Der Dow Jones Industrial Average (DJIA) wird von vielen Faktoren beeinflusst. Haupttreiber sind die Unternehmensgewinne, die in den Quartalsberichten der im Index vertretenen Unternehmen offengelegt werden. Auch makroökonomische Daten aus den USA und weltweit tragen zur Anlegerstimmung bei. Zinssätze, die von der Federal Reserve festgelegt werden, haben ebenfalls Einfluss auf den DJIA, da sie die Kreditkosten beeinflussen, auf die viele Unternehmen stark angewiesen sind.

Die Dow-Theorie, entwickelt von Charles Dow, ist eine Methodik zur Identifizierung von Markttrends. Dabei wird die Richtung des Dow Jones Industrial Average (DJIA) und des Dow Jones Transportation Average (DJTA) verglichen. Beide Indizes müssen in dieselbe Richtung tendieren, um einen Trend zu bestätigen. Die Theorie unterscheidet drei Phasen: Akkumulation, öffentliche Teilnahme und Distribution.

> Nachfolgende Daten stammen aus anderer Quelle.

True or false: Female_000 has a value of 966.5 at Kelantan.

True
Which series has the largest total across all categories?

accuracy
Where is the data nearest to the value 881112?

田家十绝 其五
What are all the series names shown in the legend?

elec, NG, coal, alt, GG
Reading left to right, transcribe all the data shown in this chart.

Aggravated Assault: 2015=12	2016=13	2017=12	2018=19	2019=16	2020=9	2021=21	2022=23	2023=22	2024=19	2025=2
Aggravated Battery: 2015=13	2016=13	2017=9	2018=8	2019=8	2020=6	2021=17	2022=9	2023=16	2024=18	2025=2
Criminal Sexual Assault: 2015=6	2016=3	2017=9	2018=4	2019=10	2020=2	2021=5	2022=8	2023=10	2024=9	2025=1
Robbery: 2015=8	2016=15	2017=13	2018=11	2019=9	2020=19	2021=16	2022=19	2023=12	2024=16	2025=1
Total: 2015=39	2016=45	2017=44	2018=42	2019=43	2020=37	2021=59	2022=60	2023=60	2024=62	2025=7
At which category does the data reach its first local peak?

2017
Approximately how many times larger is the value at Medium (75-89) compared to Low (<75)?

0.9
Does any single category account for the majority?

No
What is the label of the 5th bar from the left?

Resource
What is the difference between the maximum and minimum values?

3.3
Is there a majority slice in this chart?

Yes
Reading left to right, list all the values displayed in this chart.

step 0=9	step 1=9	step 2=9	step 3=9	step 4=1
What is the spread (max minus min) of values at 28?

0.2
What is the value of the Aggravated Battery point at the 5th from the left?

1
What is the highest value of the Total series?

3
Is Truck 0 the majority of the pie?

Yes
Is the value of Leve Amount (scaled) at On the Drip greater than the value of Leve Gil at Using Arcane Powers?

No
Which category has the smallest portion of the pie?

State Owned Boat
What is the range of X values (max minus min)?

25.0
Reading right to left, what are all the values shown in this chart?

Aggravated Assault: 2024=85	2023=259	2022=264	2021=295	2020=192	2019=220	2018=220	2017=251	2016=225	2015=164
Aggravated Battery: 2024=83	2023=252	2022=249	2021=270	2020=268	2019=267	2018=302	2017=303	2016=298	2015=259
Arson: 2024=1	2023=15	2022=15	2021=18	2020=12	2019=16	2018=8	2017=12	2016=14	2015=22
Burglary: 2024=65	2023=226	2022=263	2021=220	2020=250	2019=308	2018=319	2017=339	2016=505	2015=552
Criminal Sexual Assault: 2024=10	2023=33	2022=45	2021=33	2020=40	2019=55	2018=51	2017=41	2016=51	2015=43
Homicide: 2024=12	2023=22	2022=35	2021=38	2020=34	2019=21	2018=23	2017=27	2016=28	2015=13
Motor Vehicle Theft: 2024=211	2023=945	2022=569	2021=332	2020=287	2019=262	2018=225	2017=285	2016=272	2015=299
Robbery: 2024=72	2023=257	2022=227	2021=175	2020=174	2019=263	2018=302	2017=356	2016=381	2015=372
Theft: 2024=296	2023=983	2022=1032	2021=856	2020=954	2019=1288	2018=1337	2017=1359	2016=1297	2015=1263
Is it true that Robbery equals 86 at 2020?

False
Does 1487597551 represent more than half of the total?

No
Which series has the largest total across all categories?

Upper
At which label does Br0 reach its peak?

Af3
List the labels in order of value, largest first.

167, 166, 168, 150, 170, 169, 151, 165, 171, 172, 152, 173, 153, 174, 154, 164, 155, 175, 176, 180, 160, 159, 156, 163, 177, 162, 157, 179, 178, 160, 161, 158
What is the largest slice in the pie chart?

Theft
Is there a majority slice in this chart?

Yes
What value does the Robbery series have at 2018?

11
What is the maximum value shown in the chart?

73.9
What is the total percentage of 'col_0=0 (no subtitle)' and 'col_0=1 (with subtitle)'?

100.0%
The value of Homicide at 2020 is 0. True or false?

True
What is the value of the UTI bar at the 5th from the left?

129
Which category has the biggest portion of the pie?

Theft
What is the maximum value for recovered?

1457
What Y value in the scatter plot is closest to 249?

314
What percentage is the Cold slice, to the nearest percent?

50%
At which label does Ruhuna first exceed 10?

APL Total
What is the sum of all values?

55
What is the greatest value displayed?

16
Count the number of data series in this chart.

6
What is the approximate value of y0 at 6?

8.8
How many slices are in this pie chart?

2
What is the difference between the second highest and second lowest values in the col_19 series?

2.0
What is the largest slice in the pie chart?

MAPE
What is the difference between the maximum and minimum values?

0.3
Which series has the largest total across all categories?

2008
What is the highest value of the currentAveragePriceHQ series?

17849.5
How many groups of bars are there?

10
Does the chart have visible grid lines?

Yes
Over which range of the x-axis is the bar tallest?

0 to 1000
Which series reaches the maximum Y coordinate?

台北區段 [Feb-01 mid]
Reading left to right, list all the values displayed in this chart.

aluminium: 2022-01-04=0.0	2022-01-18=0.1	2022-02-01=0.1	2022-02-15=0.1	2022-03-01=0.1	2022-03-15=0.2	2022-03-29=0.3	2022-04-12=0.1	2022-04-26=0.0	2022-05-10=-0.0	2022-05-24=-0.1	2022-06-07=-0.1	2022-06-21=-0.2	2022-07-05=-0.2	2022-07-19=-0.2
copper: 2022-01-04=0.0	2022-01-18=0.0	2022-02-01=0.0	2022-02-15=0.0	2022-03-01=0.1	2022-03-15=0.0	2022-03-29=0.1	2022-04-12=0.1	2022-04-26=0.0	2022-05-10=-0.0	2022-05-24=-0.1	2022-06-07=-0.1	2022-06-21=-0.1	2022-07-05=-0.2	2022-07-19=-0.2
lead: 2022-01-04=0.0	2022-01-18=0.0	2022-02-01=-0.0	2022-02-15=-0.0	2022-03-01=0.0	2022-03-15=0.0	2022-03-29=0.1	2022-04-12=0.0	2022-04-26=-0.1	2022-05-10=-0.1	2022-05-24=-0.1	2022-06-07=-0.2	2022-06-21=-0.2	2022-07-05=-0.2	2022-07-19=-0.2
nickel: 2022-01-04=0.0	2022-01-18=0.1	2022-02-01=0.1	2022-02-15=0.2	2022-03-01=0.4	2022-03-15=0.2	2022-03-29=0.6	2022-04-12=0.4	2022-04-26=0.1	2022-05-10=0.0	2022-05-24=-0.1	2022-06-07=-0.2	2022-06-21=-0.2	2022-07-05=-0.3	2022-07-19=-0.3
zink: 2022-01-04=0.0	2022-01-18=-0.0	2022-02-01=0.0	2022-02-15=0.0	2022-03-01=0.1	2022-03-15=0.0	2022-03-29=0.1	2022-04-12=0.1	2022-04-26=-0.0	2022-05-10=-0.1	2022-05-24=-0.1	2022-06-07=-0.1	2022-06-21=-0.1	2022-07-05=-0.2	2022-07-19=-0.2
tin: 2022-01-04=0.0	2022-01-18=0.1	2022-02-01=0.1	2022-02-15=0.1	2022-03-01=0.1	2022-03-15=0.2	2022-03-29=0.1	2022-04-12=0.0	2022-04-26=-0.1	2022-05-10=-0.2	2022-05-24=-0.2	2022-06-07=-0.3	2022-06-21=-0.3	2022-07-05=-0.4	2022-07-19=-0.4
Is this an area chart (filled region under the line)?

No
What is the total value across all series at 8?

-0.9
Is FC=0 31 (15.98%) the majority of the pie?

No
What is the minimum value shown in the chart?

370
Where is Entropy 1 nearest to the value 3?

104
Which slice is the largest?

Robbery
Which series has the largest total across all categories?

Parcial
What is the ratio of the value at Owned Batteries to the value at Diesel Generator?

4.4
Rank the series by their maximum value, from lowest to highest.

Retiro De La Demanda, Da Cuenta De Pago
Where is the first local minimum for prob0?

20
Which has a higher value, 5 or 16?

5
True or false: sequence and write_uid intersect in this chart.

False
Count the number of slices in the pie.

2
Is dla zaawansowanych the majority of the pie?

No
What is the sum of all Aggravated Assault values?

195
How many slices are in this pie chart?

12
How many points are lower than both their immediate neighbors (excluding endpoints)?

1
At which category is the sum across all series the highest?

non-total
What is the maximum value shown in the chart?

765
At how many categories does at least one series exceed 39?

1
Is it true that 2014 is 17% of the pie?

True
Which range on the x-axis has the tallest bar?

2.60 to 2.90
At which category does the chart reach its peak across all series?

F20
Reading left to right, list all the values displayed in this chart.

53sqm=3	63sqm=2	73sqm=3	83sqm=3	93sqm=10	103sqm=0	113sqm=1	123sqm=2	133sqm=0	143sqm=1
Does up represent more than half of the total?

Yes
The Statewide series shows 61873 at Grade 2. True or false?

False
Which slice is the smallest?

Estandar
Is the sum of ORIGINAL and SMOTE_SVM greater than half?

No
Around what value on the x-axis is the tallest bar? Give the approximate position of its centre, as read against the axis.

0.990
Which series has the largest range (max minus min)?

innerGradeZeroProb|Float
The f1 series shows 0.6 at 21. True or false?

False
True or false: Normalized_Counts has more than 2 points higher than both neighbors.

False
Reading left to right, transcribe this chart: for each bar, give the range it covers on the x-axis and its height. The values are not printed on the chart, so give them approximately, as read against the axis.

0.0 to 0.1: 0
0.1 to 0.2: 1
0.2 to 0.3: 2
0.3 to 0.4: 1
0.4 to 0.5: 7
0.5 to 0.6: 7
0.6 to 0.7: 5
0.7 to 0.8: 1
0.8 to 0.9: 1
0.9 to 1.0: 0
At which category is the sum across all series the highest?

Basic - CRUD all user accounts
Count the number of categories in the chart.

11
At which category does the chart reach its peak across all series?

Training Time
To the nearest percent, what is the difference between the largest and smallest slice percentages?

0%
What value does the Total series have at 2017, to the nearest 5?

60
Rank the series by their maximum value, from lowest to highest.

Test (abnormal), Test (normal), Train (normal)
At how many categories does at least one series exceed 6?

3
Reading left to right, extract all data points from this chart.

Der Dow Jones Industrial Average (DJIA) kann auf verschiedene Weise gehandelt werden. Eine Möglichkeit sind börsengehandelte Fonds (ETFs), die es Anlegern ermöglichen, den DJIA als einzelnes Wertpapier zu handeln, ohne Aktien aller 30 im Index enthaltenen Unternehmen zu kaufen. Ein bekanntes Beispiel ist der SPDR Dow Jones Industrial Average ETF (DIA). DJIA-Futures-Kontrakte ermöglichen es Händlern, auf den zukünftigen Wert des Index zu spekulieren, während Optionen das Recht bieten, den Index zu einem festgelegten Preis in der Zukunft zu kaufen oder zu verkaufen. Investmentfonds bieten eine diversifizierte Anlagemöglichkeit, indem sie ein Portfolio von DJIA-Aktien abbilden.